GIVEN DATA

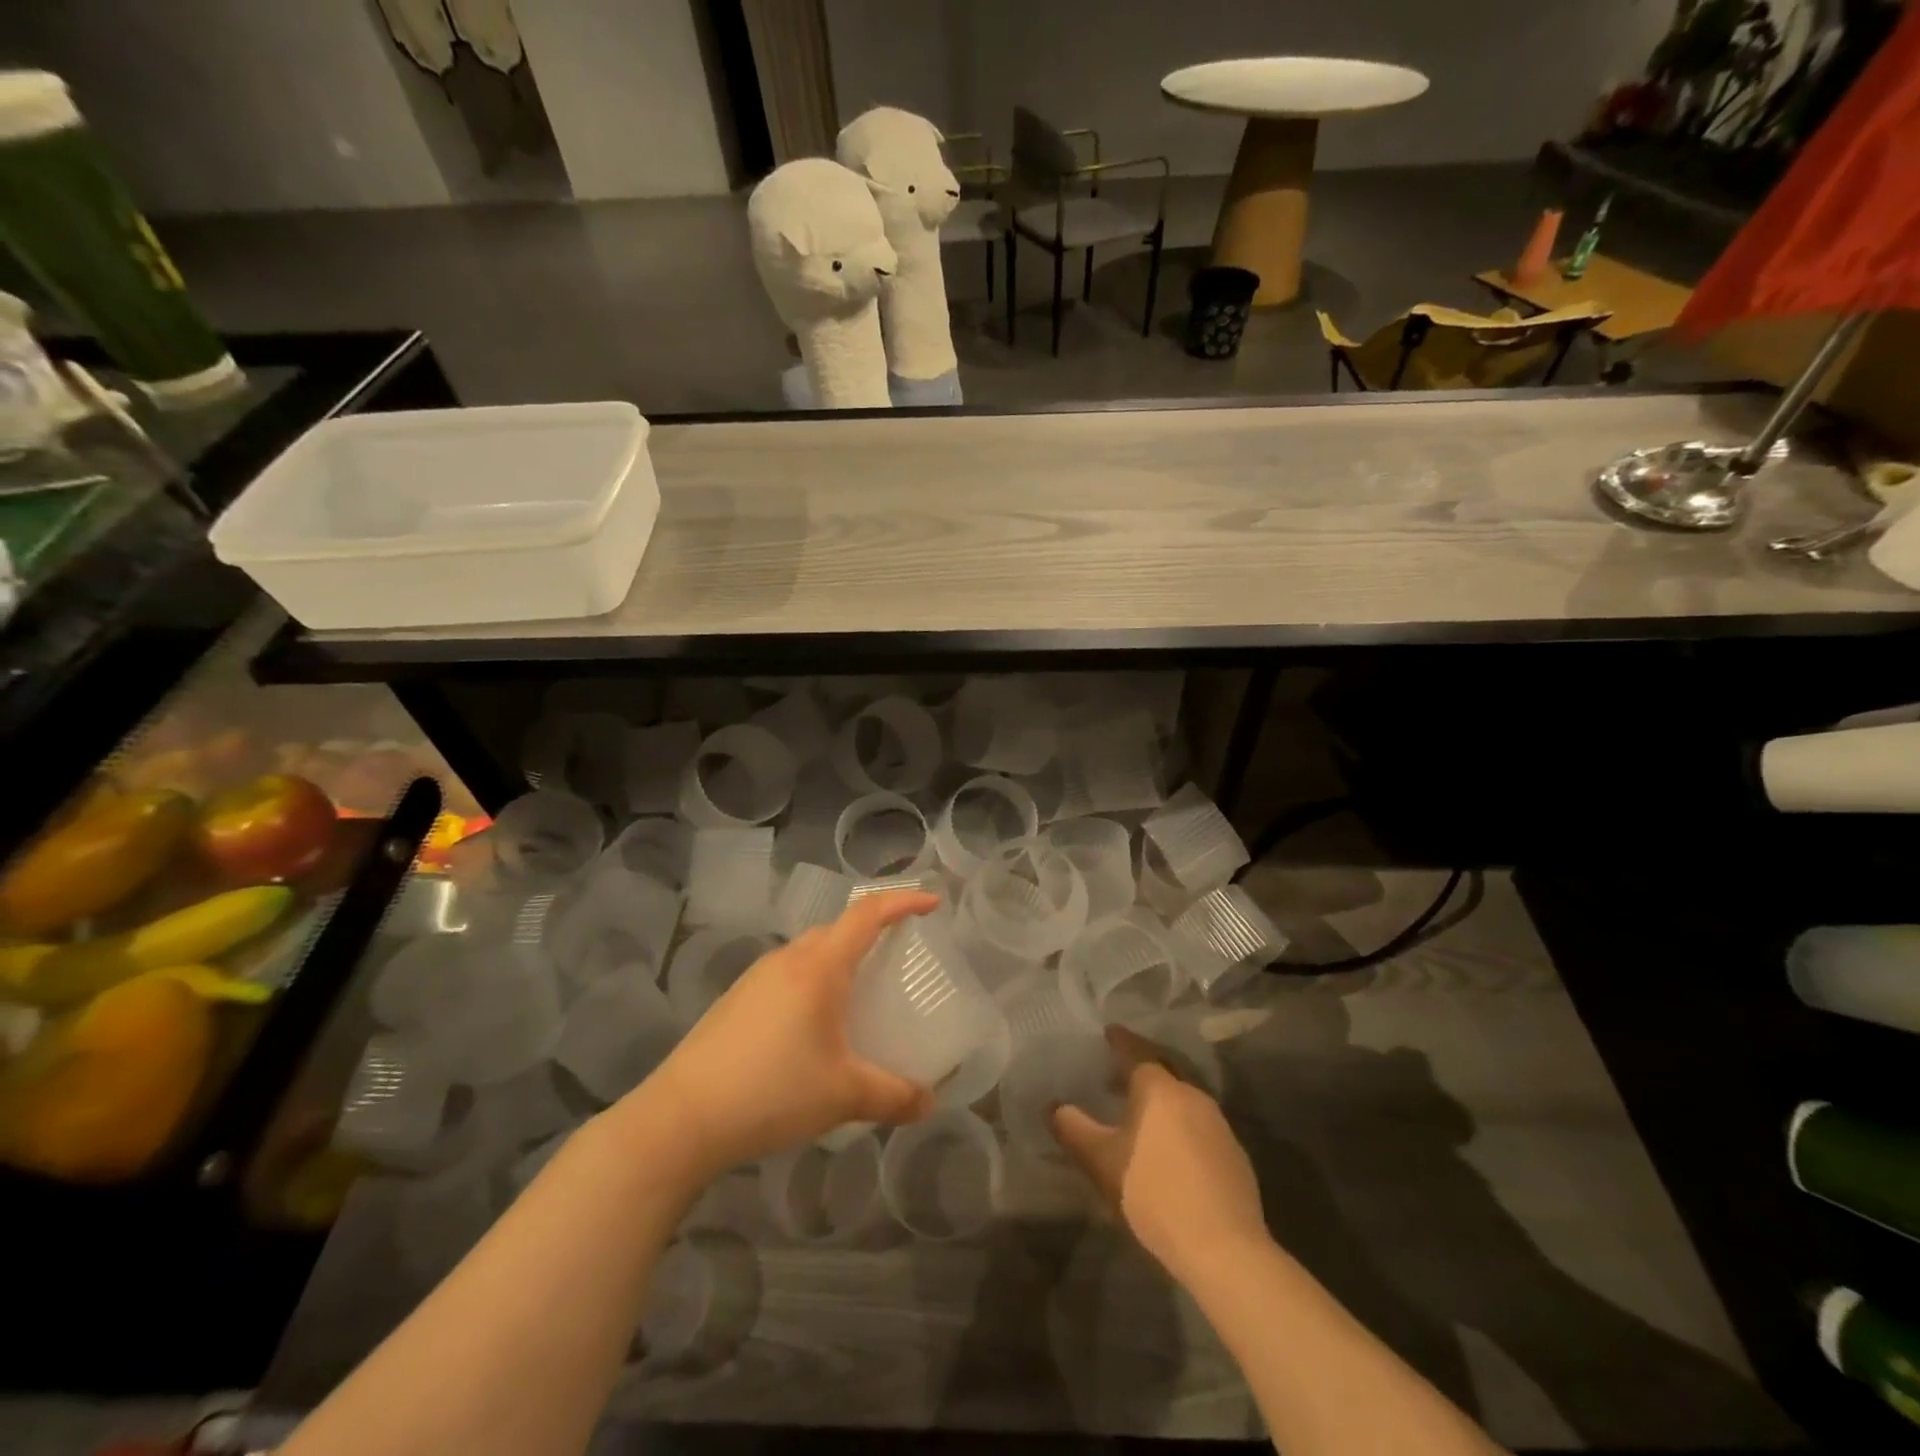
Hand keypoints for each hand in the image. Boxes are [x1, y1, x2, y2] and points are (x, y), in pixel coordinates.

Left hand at [637, 891, 939, 1174]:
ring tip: (856, 996)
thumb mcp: (843, 1095)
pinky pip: (786, 975)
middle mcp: (788, 960)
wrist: (682, 1118)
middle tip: (896, 958)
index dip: (903, 902)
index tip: (932, 904)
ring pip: (808, 952)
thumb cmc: (773, 1091)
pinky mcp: (735, 1000)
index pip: (867, 914)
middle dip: (870, 933)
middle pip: (837, 929)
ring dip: (837, 960)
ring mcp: (756, 978)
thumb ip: (892, 1095)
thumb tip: (929, 1104)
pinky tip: (810, 1028)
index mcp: (819, 967)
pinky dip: (811, 983)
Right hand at [1052, 1026, 1270, 1282]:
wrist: (1224, 1248)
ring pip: (1182, 1098)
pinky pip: (1199, 1124)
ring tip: (1139, 1113)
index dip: (1120, 1040)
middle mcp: (1192, 1095)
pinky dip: (1179, 1124)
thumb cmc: (1154, 1193)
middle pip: (1162, 1071)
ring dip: (1160, 1099)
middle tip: (1116, 1074)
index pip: (1136, 1051)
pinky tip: (1170, 1149)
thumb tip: (1054, 1106)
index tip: (1108, 1032)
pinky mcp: (1234, 1154)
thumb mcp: (1101, 1162)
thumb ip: (1074, 1129)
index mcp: (1159, 1088)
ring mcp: (1218, 1124)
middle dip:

AIM OF THE TASK
Print out the whole listing word for word. Leave the pictures out.

FINISHED TASK
Hand keypoints for each hand in the image. Boxes are [x1, y1, x2, y2] and points are (x, y), in pixel coordinates.

Left hand at [637, 891, 939, 1174]:
ring tip: (856, 996)
thumb mcp: (843, 1095)
pinky pip: (786, 975)
middle mcp: (788, 960)
wrist: (682, 1118)
middle tip: (896, 958)
index dip: (903, 902)
index tip: (932, 904)
ring pip: (808, 952)
thumb cmc: (773, 1091)
pinky mcp: (735, 1000)
index pip: (867, 914)
middle dip: (870, 933)
middle pip: (837, 929)
ring dip: (837, 960)
ring mcp: (756, 978)
thumb ip: (892, 1095)
thumb tip: (929, 1104)
pinky tip: (810, 1028)
index mcp: (819, 967)
pinky dip: (811, 983)
Right hand at [1052, 1026, 1270, 1282]:
wrist: (1224, 1248)
ring pip: (1182, 1098)
pinky pip: (1199, 1124)
ring tip: (1139, 1113)
index dip: (1120, 1040)
middle mcp: (1192, 1095)
pinky dip: (1179, 1124)
thumb cmc: (1154, 1193)
middle pip: (1162, 1071)
ring dip: (1160, 1099)
middle tip: (1116, 1074)
index pip: (1136, 1051)
pinky tip: (1170, 1149)
thumb tip: (1054, 1106)
index tip: (1108, 1032)
pinky mcp: (1234, 1154)
thumb mcp: (1101, 1162)
thumb ip: (1074, 1129)
index mcp: (1159, 1088)
ring mcp: (1218, 1124)
middle dip:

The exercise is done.